Le prime corse risalgono al 1887: Trento-Gardolo e Trento-Lavis, brevi, piatte, ma bisogna considerare la novità rivoluzionaria. La prima corsa tipo pista è del 1888: a Trento, con 36 concorrenti, neanche pochi, sempre considerando i tempi. E del 1890 è la prima pista ciclabile: a Rovereto, oggi crocevia di una ragnatela di strade dedicate a chi pedala, corre o cammina. Oggi il Trentino è un regno della bicicletta. Attraversato, percorso, abitato. Da corsa, da montagna, da viaggio. Per turismo, per allenamento, per agonismo. Non c’è stagione in cui non offra proposte, occasioni, appuntamenti. E per avere un quadro storico e geografico, anche artistico e sociale, esiste una mostra ambulante, s’intitola “Il cavallo d’acciaio”, il libro-catalogo è stato curato da Alessandro de Bertolini per la Fondazione Museo storico del Trentino.
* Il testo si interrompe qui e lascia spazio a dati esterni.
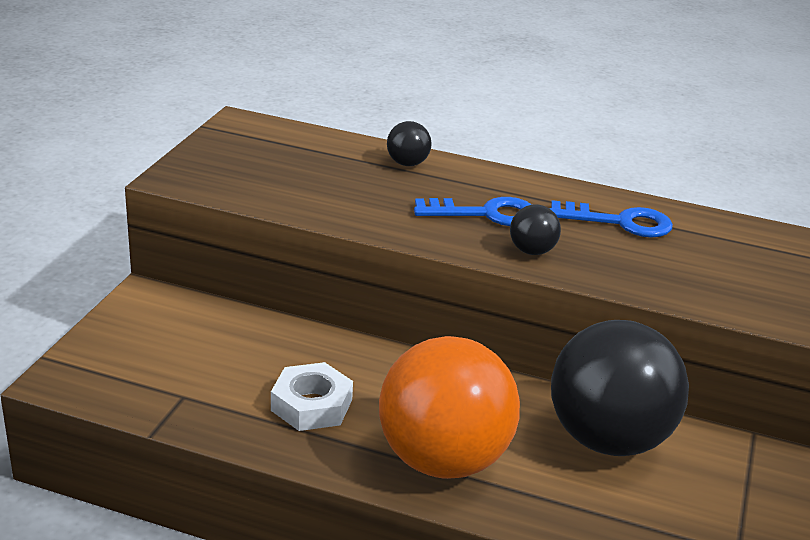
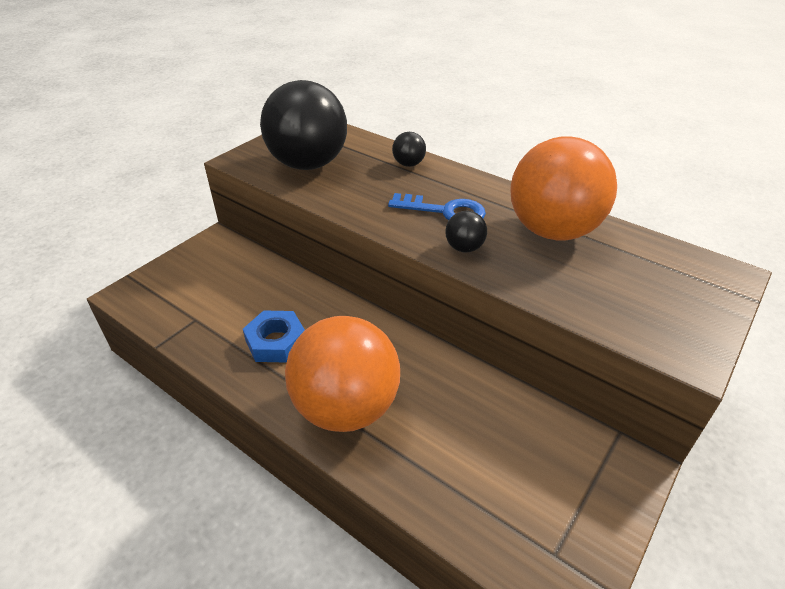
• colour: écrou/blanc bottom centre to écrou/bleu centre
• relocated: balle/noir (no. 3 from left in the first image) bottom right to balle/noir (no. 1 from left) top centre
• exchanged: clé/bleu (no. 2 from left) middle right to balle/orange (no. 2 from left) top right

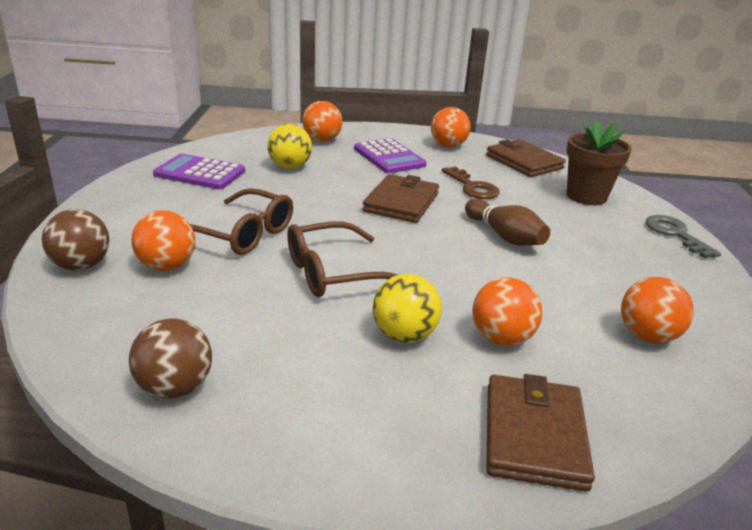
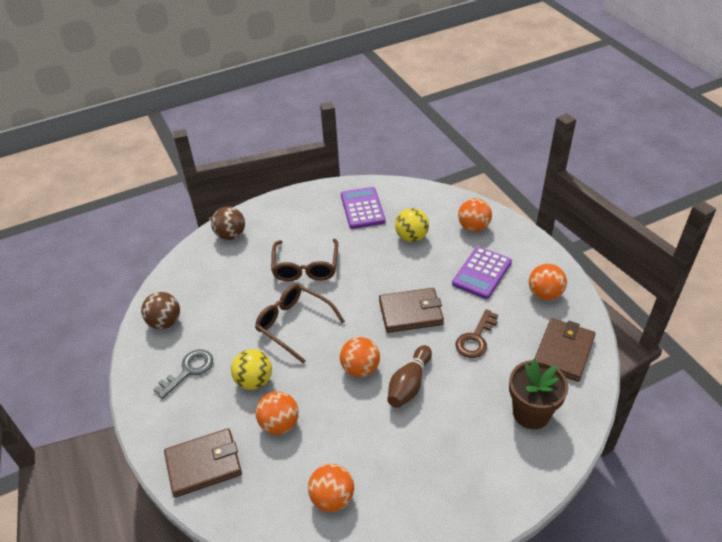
• relocated: clé/gris middle right to bottom left
• relocated: balle/orange (no. 1 from left in the first image) middle left to balle/orange (no. 3 from left) centre

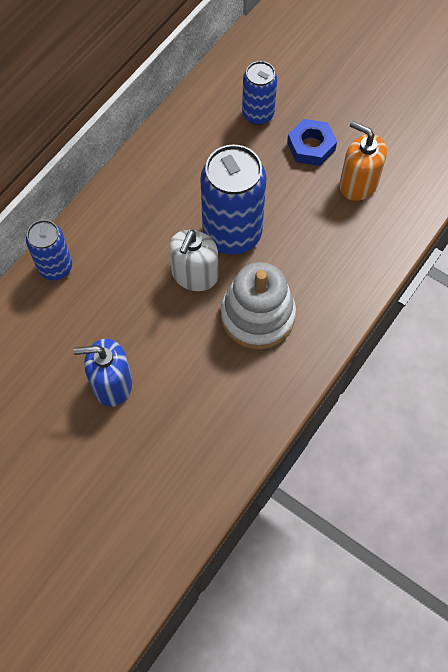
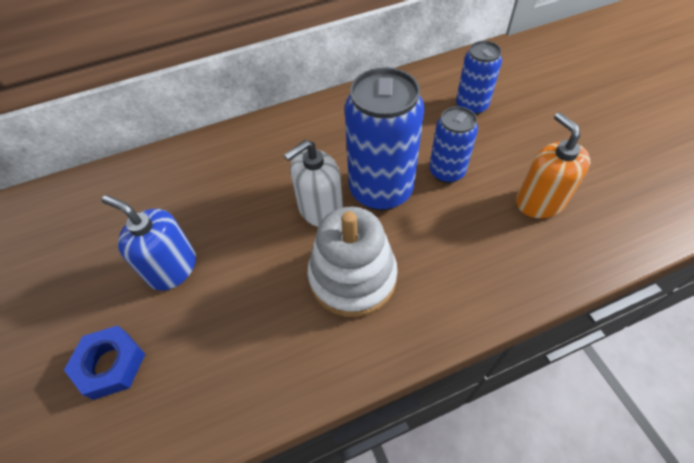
• relocated: écrou/bleu top right to bottom left
• relocated: canette/bleu (no. 1 from left in the first image) middle left to canette/bleu (no. 2 from left) top centre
Ho conosciuto Alessandro lo scorso settembre, quando Trento ha ospitato gli Europei di ciclismo. Invitato sul palco di “Viva la bici”, uno spazio aperto (al cielo, e a tutti) in piazza Cesare Battisti, per raccontare i suoi lavori e i suoi viaggi, è arrivato in bicicletta. E nel rimorchio agganciato alla ruota posteriore si era portato un figlio. L’aria del Trentino, ma anche quella della strada, della piazza e dei racconti, meglio viverle presto, subito, fin da piccoli. E Alessandro ci ha coinvolti e affascinati con parole che diventavano affreschi, fotografie, film, trasmettendoci perfino clima e temperatura.
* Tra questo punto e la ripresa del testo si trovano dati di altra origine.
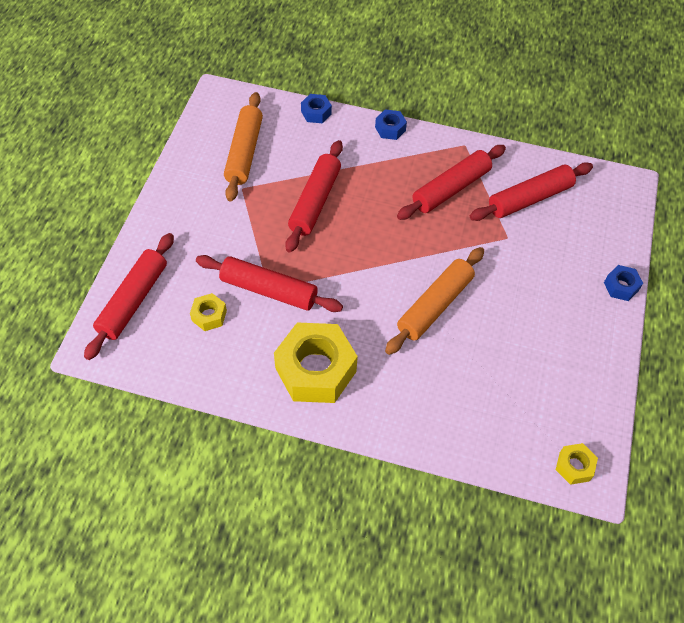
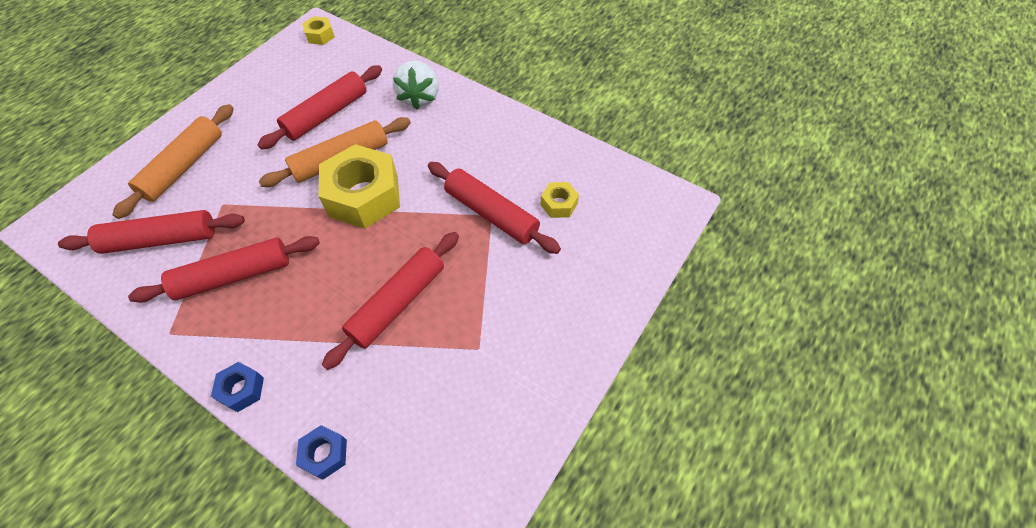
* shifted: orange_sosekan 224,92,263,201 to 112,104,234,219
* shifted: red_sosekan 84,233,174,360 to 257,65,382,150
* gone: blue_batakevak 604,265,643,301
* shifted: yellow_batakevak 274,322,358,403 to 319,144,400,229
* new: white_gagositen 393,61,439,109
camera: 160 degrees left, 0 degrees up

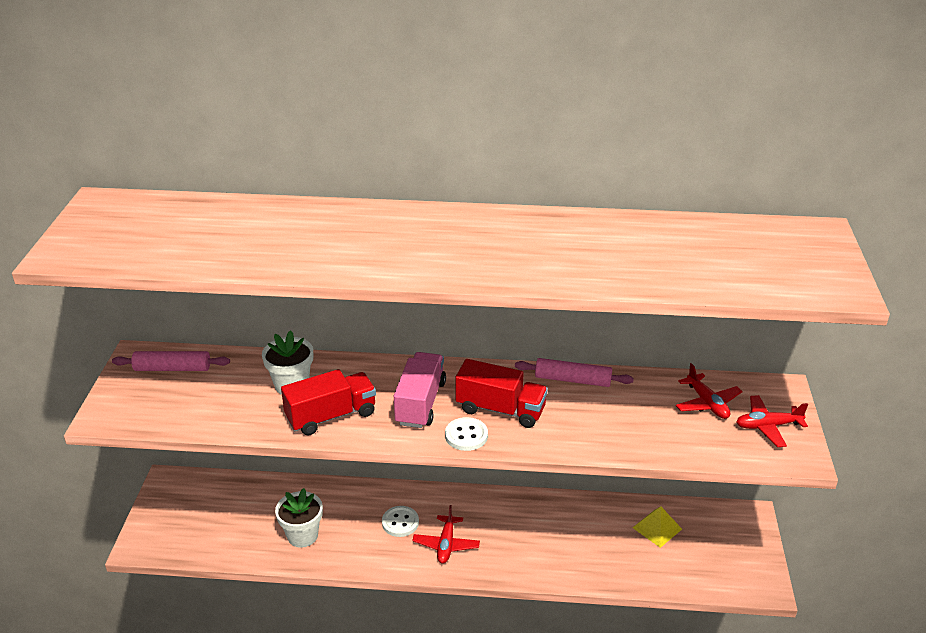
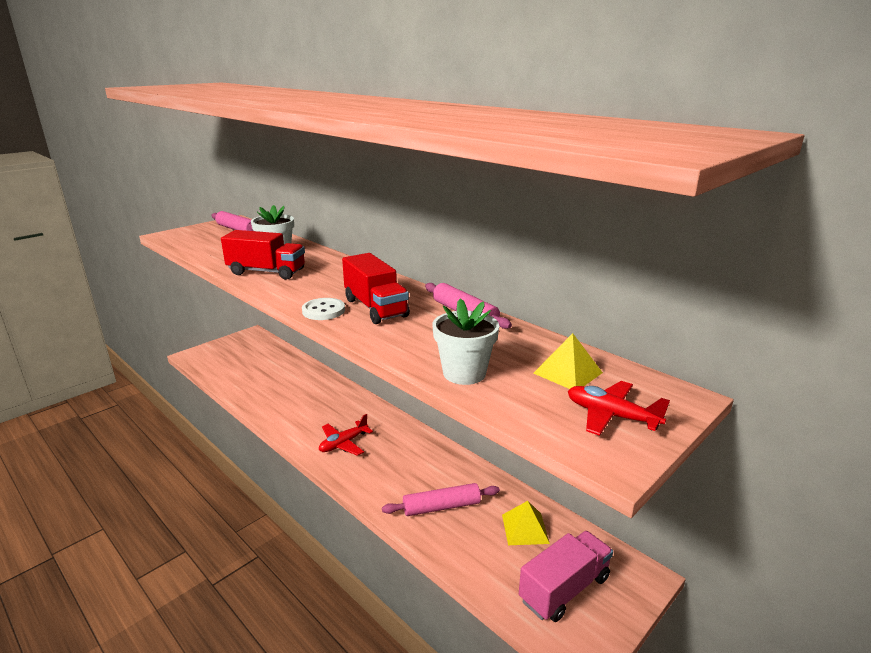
* shifted: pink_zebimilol 394,352,446,428 to 519,531,613,622
* swapped: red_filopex 676,363,743,419 to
Quarantadue anni, ricercatore, giornalista, autore, regista, de Bertolini da Trento ha traslocato a Ruffrè vicino al Passo della Mendola, ma quando neppure l’aria sottile e i larghi orizzonti della montagna gli sono sufficienti, prende la bici e va. Per il mondo. Corsica, Islanda, Alaska. Alpi, Pirenei, Montagne Rocciose. Per respirare e esplorare, dentro e fuori di sé, per imparare e raccontare, a parole e a immagini, per ricordare e documentare, con libri e film. La sua produzione, spesso legata alla Fondazione Museo storico del Trentino, è prodigiosa.
“Il cavallo d’acciaio” (120 pagine, 12 euro) recupera antiche storie (come quella dell’Inno dei ciclisti trentini, del 1910: “Dal monte alla valle, discende la ruota. Ricurve le spalle, è gaia la nota. Divora la pista, impavido e fiero...”), frugando negli archivi fotografici (come per quel gruppo di ufficiali volontari trentini in divisa da alpino, 1915-1916) e cartacei (“E’ la volta di Gaul che transita sotto lo striscione – nella cronaca della “Stampa” -. E’ stravolto, un agente e il suo meccanico lo sorreggono. Il lussemburghese non parla, ha gli occhi spalancati, fissi nel vuoto...”). E se c’è spazio per la dinastia dei Moser (da Aldo a Francesco, qui assurto a “campionissimo”), c’è gloria
anche per Ermanno Moser (“Nel secondo dopoguerra si fece carico personalmente delle spese di costruzione di una pista ciclabile allo Stadio Briamasco di Trento. La pista servì generazioni di giovani e ospitò in città l’arrivo di grandi competizioni, tra cui alcune tappe del Giro d’Italia”). L’ultimo capitolo è riservato ai percorsi ciclopedonali, undici, partenze e arrivi più tappe intermedie, con lunghezze, dislivelli, tempi di percorrenza. Perché per de Bertolini e il Trentino la bicicletta non è più “sconosciuta, derisa e avversata”, come quando apparve sulle strade, né guardata con “un misto di curiosità, paura e diffidenza”, ma è il simbolo itinerante della “alleanza tra turismo, cultura e storia”.